He presented an idyllic world in which everything made sense. I was too young to know about Heinenberg’s Uncertainty Principle, Godel’s Incompleteness Theorem’s, or Lewis Carrol’s Jaberwocky. If I followed his way, everything would make sense.
The saying in Aramaic goes “Hafach bei V’hafach bei d’Kulah bei.” Turn it over, and turn it over again, as everything is in it. If one were to study the Torah in its complete depth, one could even learn advanced calculus.
But it wasn’t God who built bridges. “Lo BaShamayim Hi.” It is not in heaven. Men and women built bridges. They used engineering. They used ingenuity. And the people who discovered these principles did not have deities directing them. They were heathens who worshipped hundreds of competing spirits—or perhaps none at all, who cares?
If I believed everything the rabbi told me, I would think that the Torah is the most sublime book in the world. What about the Bhagavid Gita, Tao Te Ching, Qur’an, Gospels, and other spiritual texts I haven’t yet read? Oh, don’t worry about them. The rabbi dabbled in Hare Krishna in the 60s….no wait, he heard George Harrison sing about it, same thing, right? I promise you, they are empty. Like the drugs that give an ephemeral high and make you crash, like the sex that causes long-term drama in the long run, and like the rock and roll that pollutes your soul, their ways are “Hevel V’rik”, vanity and empty.
But what if my beliefs are wrong? Oy, so my mind is so open, that my brains might fall out. Once in a while, I need to close my mind and just stifle my curiosity. You know what curiosity did to Catwoman? Do you have to experience a burning stove to know it hurts, or would you rather take a burn victim’s word for it?
Then why are our people such a small minority? I mean you said it. They know the emes (truth). They know we are the bearers of the true tradition of what god really wants. So why does 70%-or-so of America identify as Christian if they know it’s bullshit? Because humans crave what’s fast and what’s easy. Es is shver tsu zein a Yid; it’s hard to be a Jew. Most people can’t handle being chosen. So that makes you, eh, special! Appreciate the gift you’ve been given, born into the minority elite.
All you have to do is follow his straight derecho, and you will find that life becomes more facil…
Just look at that group of Hassidim sitting at the tish singing in unison while the Rebbe tears about his Challah with his bare hands. Listen to them mumble their prayers. Life is so simple when you all dress the same, are not allowed to watch TV, and are forbidden from engaging with American pop culture.
They had a point there. I spent a year-and-a-half being out of the loop, completely missing the years that Britney Spears, Christina Aguilera, Justin Timberlake, and Jessica Simpson began to take over the pop charts. I entered college at age 20 not knowing who Eminem was. Sure, I knew about every pop artist from 1994-98. I could recite the lyrics to most Green Day and Nirvana songs.

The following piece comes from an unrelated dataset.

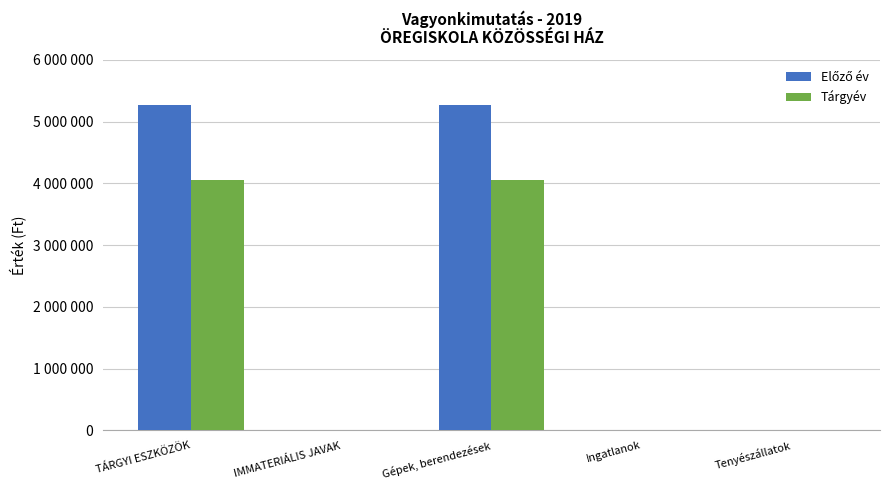

Which series changed the most between IMMATERIÁLIS JAVAK and Tenyészállatok?

Előző év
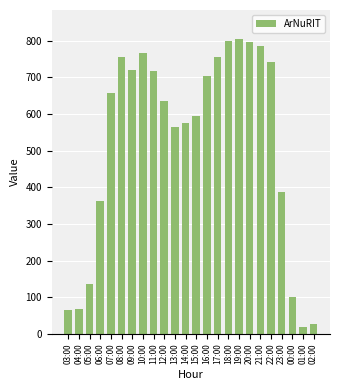

What is the minimum value shown in the chart?

19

But when I landed the plane from Israel, I didn’t know what happened to the pop charts I had forsaken for classic rock circa 1997.
He presented a belief system that made sense. Trust me. That the rabbis themselves argue a lot? Eilu V’Eilu Divrei Elohim Chayyim. These and these are the words of the living god. Even Schrodinger’s Cat would scratch its head at that one. Hillel and Shammai are simultaneously both correct, but Hillel is somehow more correct than Shammai. Unlike, say, the followers of Korach, who were only in it for their own personal glory, Hillel and Shammai were seekers of truth, and thus they both spoke the truth.
But who was Korach, and what was his problem? Oh yeah, you mean the man who was not impressed with the nepotism in Moses’ leadership? The man who wanted a democratically elected leader? Or was he just jealous of Moses? Well, the Torah says he was bad, so fuck it, he was bad. Don’t mourn for Korach. His sons became prolific psalmists. But Korach is bad, mmm-kay?
I wanted to be one of the happy people. I wasn’t. I couldn’t pray 3 times a day. I couldn’t give up my classic rock. I couldn’t give up wearing colored shirts. I couldn’t give up science.
The subtext—I was defective. Anyone who opens for Hashem the eye of a needle will have His kingdom opened up for them. I couldn’t give Hashem that eye of a needle. I must have been defective.
For many years, this was the subconscious narrative I told myself. My lack of emunah (faith) came from being defective.
The first step to recovery was realizing that in fact, asking questions is healthy.Only then, did the healing process begin.